- EXERCISE INPUT:
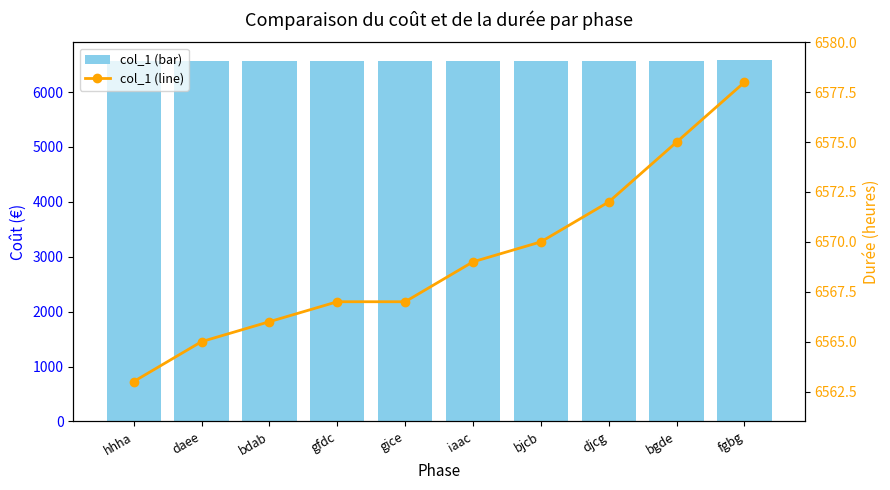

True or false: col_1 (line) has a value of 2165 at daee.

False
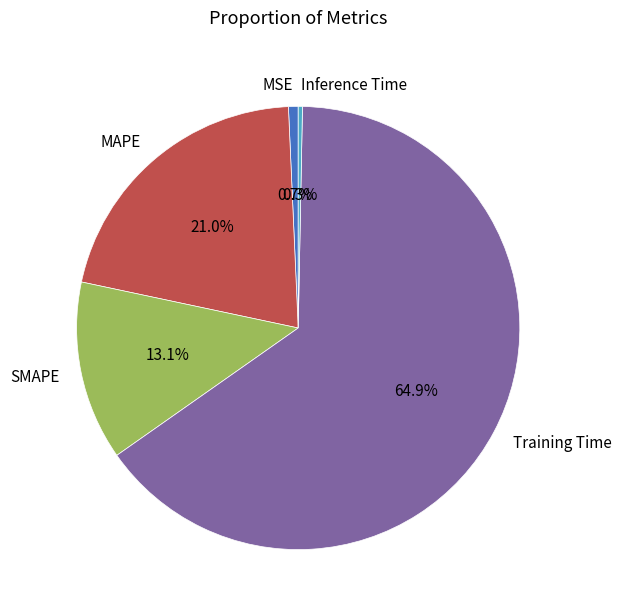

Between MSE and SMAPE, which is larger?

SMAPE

--

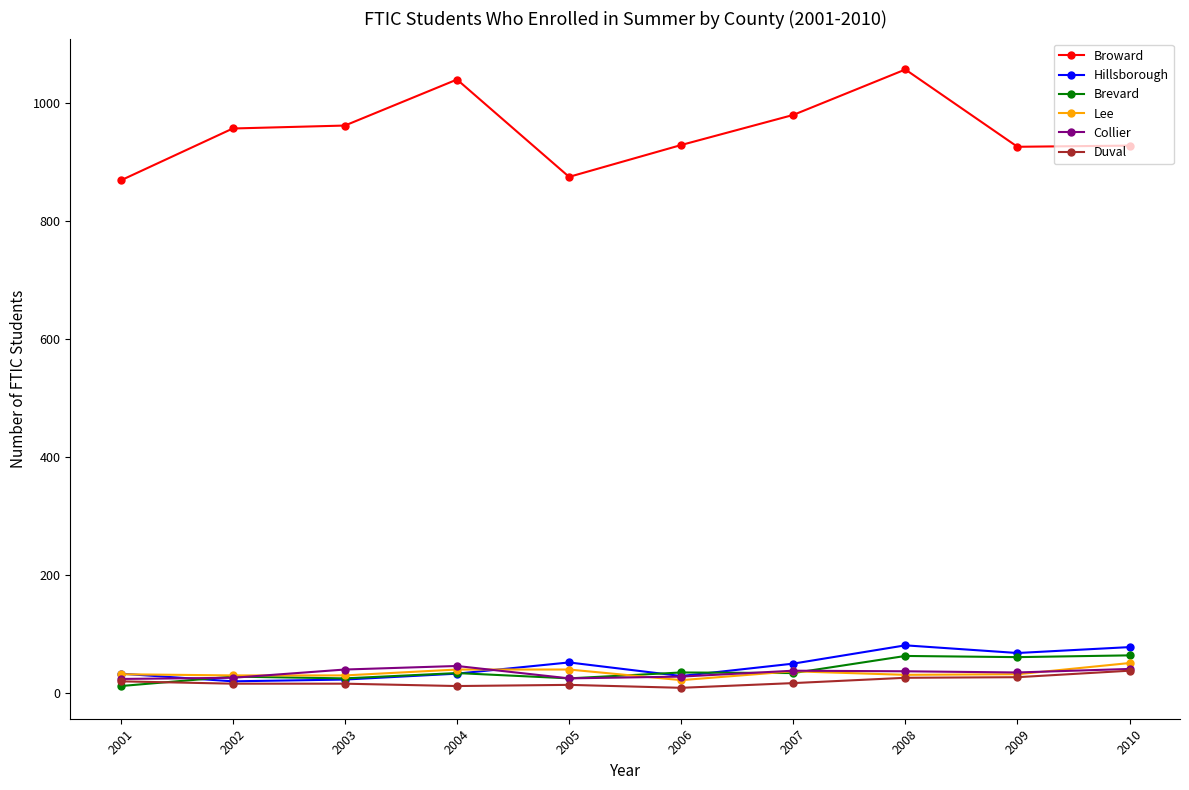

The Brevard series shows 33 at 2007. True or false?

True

--

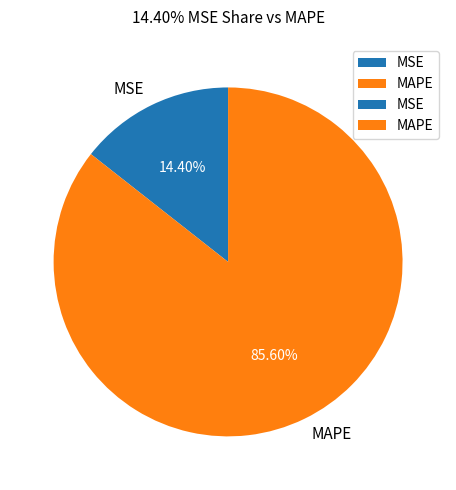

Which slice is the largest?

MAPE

- TASK OBJECTIVE: Extract the listing from the line containing "True or false: col_1" through the line containing "Between MSE and SMAPE, which is larger?", both included, reproducing those lines exactly and leaving out any pictures.

- TASK RESULT:
True or false: col_1 (line) has a value of 2165 at daee.

False

Between MSE and SMAPE, which is larger?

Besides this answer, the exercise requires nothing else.